La matière est presque entièrement vide, avec ce minuscule noyau dense en son cœur.
—Vos cendres reposeront un jour près des grands. De Brightwater au Cavendish, que retenez-vous de ce long chemin, vous qui m'avez tant formé ?
Je n'aime guère parler de ces choses-là, Chadwick. Ce que je retiens, c'est le chemin lui-même : un gamin néo-zélandais qui retournait la terre, et qui a fini par retourner l'atome. De McGill à Manchester, puis à la tête de ce laboratoire où Thomson régnait avant moi, je n'ai jamais cessé d'être ce fermier qui creuse. Mais ma vraie fierté, ce ne sont pas mes feuilles d'or ni mes transmutations — ce sont les hommes que j'ai formés, toi le premier. Une découverte vieillit ; un élève qui dépasse son maître, voilà ce qui dure. Va donc me chercher ce neutron, mon garçon. Je te fais confiance.

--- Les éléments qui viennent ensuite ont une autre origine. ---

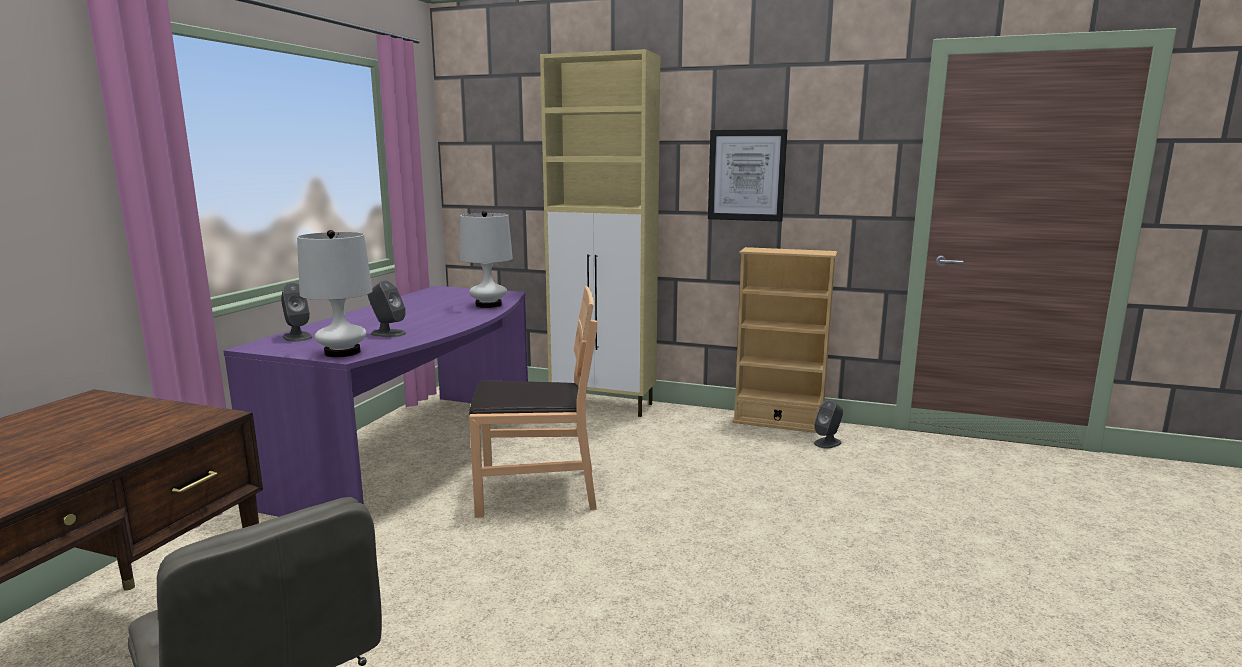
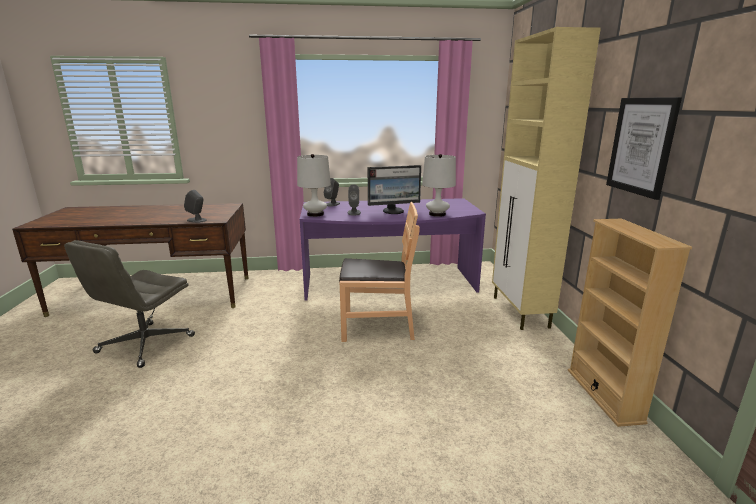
camera: 65 degrees right, 5 degrees up
brown chair [469,286,597,518] -> brown chair turned 60 degrees counterclockwise [339,202,420,342]
grey speaker [814,400,843,449] -> grey speaker moved to [184,190,207,223]
none -> monitor [368,165,421,214]

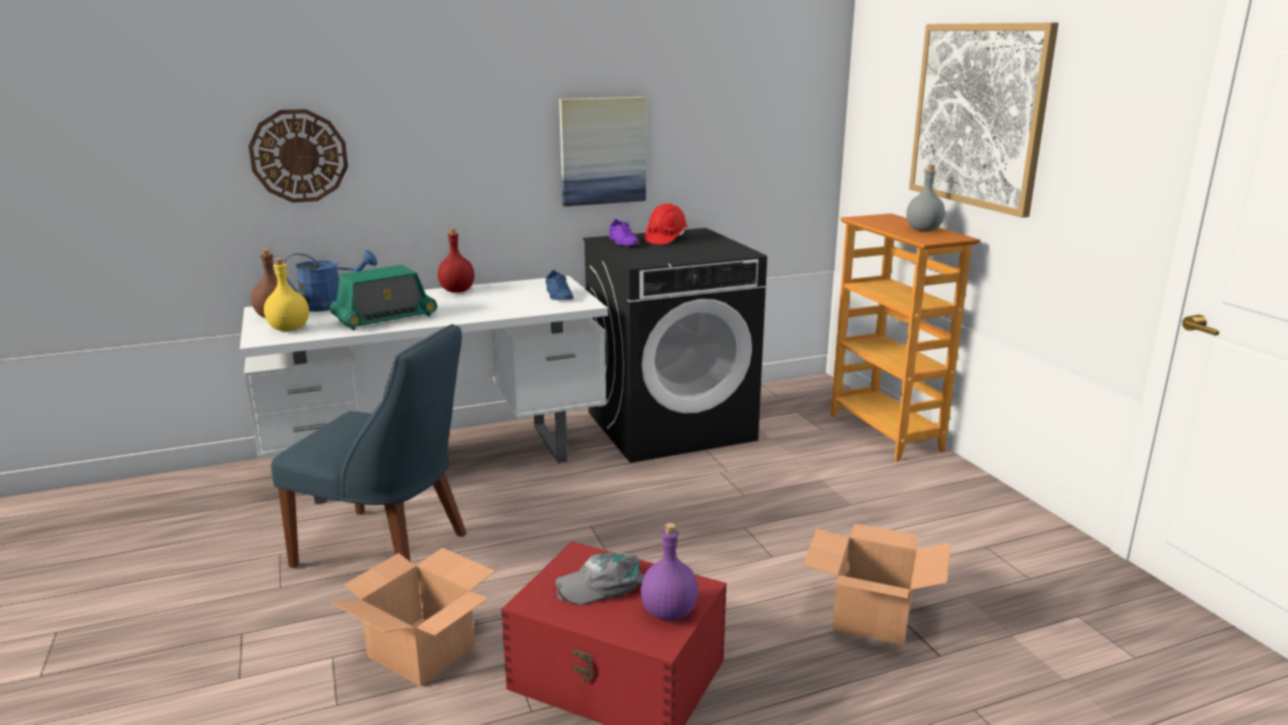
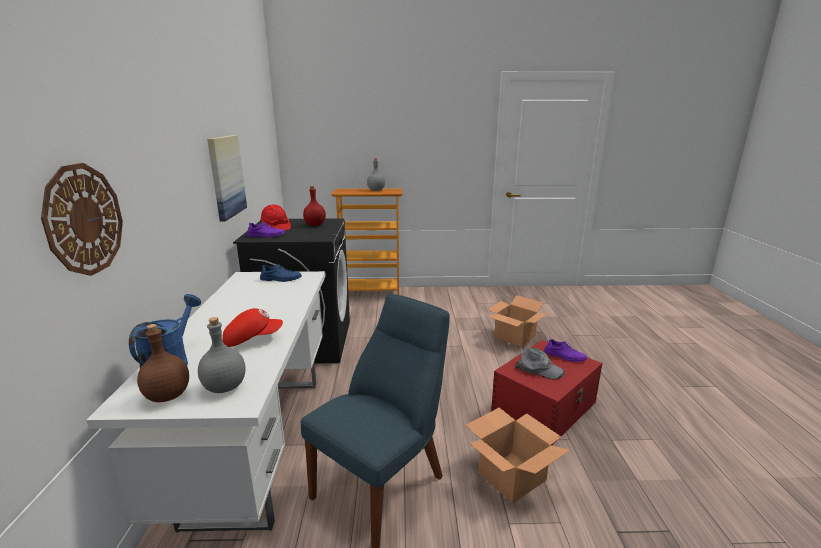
camera: 70 degrees left, 0 degrees up
yellow bottle [264,258,309,331] -> grey bottle [198,317,246,393]
radio [330,265,437,330] -> red cap [222,308,283,347]
red bottle [438,228,474,293] -> red bottle moved to [303,186,326,226]
grey cap [554,552,644,605] -> grey cap turned 60 degrees counterclockwise [515,348,565,380]
purple bottle [641,523,698,621] -> purple shoe [544,339,587,362]
picture [909,23,1059,218] -> none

Une découverte vieillit ; un élève qui dépasse son maître, voilà ce qui dure.
Pour aller plus loin
Cette interview imaginaire a été générée par intelligence artificielle à partir des sources documentées dans la fiche de Ernest Rutherford. Elle met en scène ce que la figure aurait pu dire à partir de ce que nous savons d'elle, mais ne constitue pas un propos historique attesté. Pour les sources primaires et la documentation factuelle, consultez la fiche complète.